BEIJING (Reuters) - China released draft rules and guidelines to strengthen regulations of financial institutions’ wealth management and asset management businesses, the latest step by Beijing to fend off systemic financial risks.
Earlier on Friday, the China Banking and Insurance Regulatory Commission (CBIRC) released long-awaited draft rules on commercial banks’ wealth management products (WMPs), saying that these WMPs should be managed based on their net value.
Banks must also standardize the management of their fund pools to prevent shadow banking risk, according to an online statement issued by the regulator.
The rules also aim to push banks to standardize their wealth management businesses and to invest WMP funds into the capital markets in a compliant way. The banking regulator also aims to force banks to break the practice of providing investors with implicit guarantees against investment losses.
At end-June, the outstanding amount of non-guaranteed bank WMPs stood at 21 trillion yuan ($3.09 trillion), with about 70 percent invested in standardized assets such as bonds, deposits and money market instruments, according to the CBIRC.
About 15 percent of WMP funds is invested in non-standard debt assets, which typically refers to shadow lending. Bank WMP’s non-standard investment is not allowed to exceed 35 percent of the net asset of their WMPs or 4 percent of bank total asset.
Banks are also required to strengthen liquidity management and stress test to control risk. They will not be allowed to use WMPs to invest in any bank WMPs or provide “channel service” for other institutions to bypass regulations.
The new rules will lower the minimum amount of client subscription to any single public WMPs to 10,000 yuan from 50,000 yuan, in line with the central bank’s asset management rules.
The banking regulator is also drafting rules that regulate bank subsidiaries created to conduct wealth management businesses, it said.

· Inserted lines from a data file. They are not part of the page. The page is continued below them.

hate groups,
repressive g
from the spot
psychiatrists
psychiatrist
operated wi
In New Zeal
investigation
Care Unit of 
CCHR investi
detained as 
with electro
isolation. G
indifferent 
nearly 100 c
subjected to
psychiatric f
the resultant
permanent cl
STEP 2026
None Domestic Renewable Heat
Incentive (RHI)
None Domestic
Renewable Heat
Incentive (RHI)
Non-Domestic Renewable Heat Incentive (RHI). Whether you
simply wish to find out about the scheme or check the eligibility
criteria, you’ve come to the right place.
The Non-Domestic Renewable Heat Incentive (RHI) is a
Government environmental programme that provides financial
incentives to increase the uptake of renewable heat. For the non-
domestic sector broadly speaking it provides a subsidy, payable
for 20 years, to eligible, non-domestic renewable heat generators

The CBIRC’s new rules supplement China central bank’s overarching guidelines aimed at tightening supervision of the country’s $15 trillion asset management products issued by banks, trust firms, insurance asset management companies, securities firms, funds and futures companies.

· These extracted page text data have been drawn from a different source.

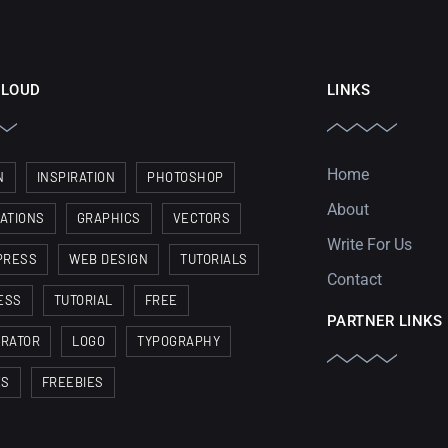
CLOUD
LINKS
Home
N
INSPIRATION
PHOTOSHOP
About
RATIONS
GRAPHICS
VECTORS
Write For Us
PRESS
WEB DESIGN
TUTORIALS
Contact
ESS
TUTORIAL
FREE
PARTNER LINKS
TRATOR
LOGO
TYPOGRAPHY
ES
FREEBIES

In separate statements issued later on Friday, China’s central bank released guidelines saying that publicly raised asset management products can invest in non-standard debt assets based on regulations on disclosure and quota limits.
The transition period for the new regulations will last until end-2020, the regulator and the central bank said.
During the transition period, the central bank, or the People’s Bank of China, will also allow financial institutions to issue its existing products to invest in new assets.